The hide is removed from the carcase at the early stage of the processing system and is taken separately from the factory floor, as it is considered a dirty product at the entrance point to what is effectively a sterile food manufacturing environment. However, just because the hide is taken away from the slaughter hall to a skip in a yard doesn’t mean it is not valuable.

Different parts of the hide are used for different things. For example, the belly is typically sold for industrial glove manufacture and the neck part used for top-end designer belt manufacture.

A further option for hide use is in the luxury car market. For example, hides tanned with an aluminium-based tannage gives a white effect, as opposed to the chrome-based tannage which produces a blue hide prior to dying it with a finished colour. Ultimately, there is a multitude of uses for the leather that originates in the animals' hide, involving different processes depending on the finished use for the leather and the quality of the original hide.

Depending on the type of leather being produced, the curing can more than 10 weeks and involve a multitude of chemical processes, mechanical procedures and several spray point processes.

It is not uncommon for the processes to be carried out across several sites in different countries before the finished leather product is shipped to an end user.
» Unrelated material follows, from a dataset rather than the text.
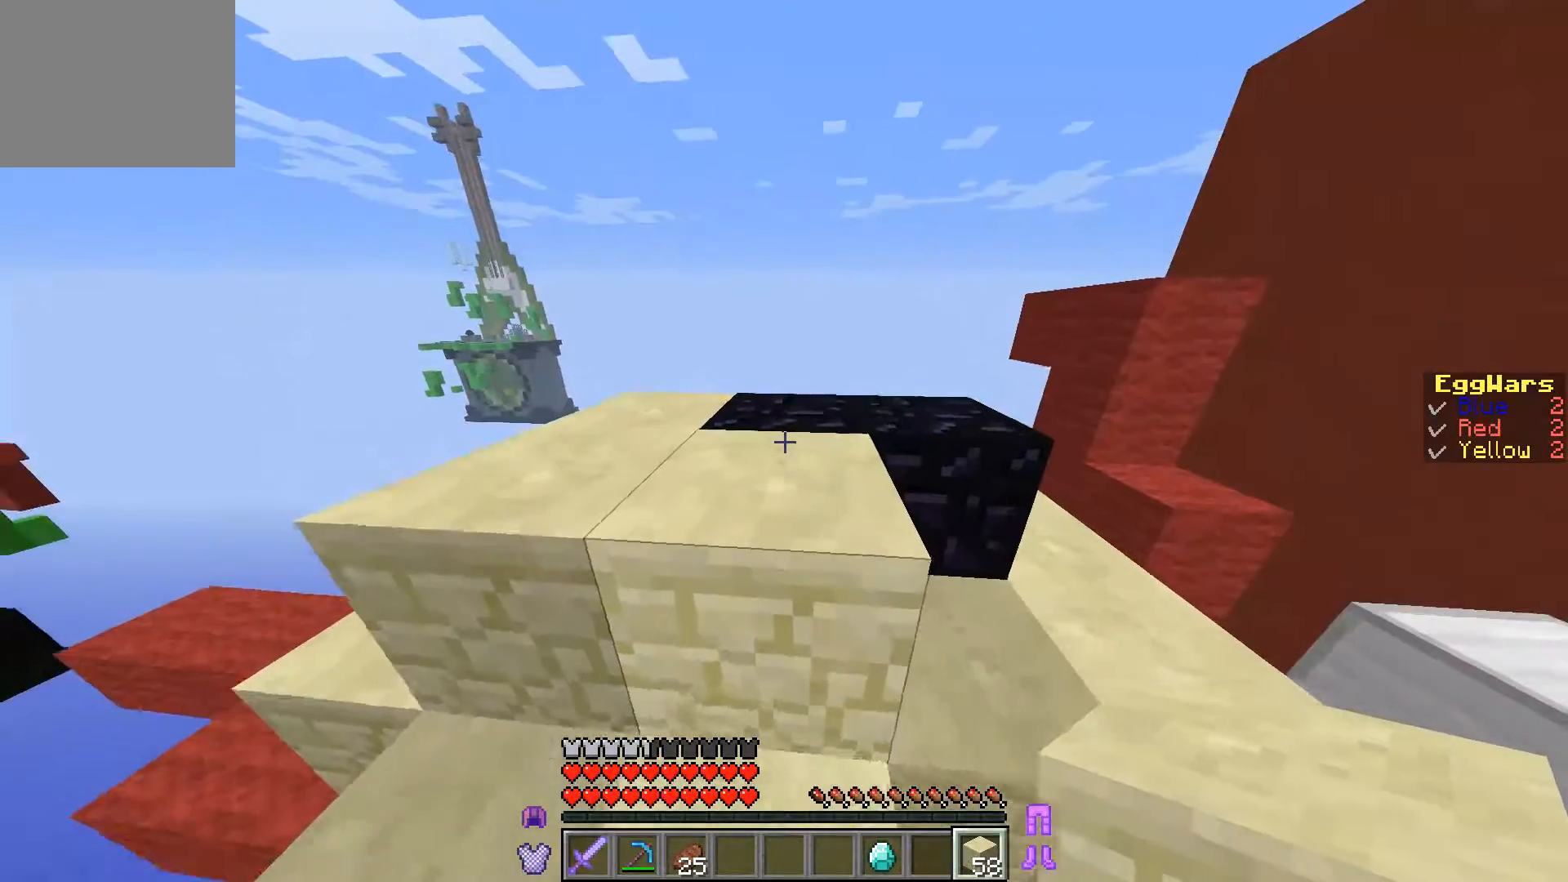
{"keys": ["d"], "events": [[267, "w", "up"], [300, "d", "down"]]}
Producing a stronger and harder leather, typically used for shoe soles, involves a much longer process. Hides are dipped in tanks for up to 15 months, followed by a month for further processing before they are ready.

Below you can see a diagram of all the different parts of a hide and what they are used for:

Key points

  • Irish hides are towards the top end of the market, but prevented from being top because of our small field structure, which causes scratch marks and manure attachment to hides, particularly during winter months.
  • Tanning hides no longer happens in Ireland, even though it was historically a small, local industry in many towns.
  • Italy is the centre of the European industry, but China’s importance is growing, now taking a quarter of Irish and UK production.
  • Lamb skins are traded to Turkey and China.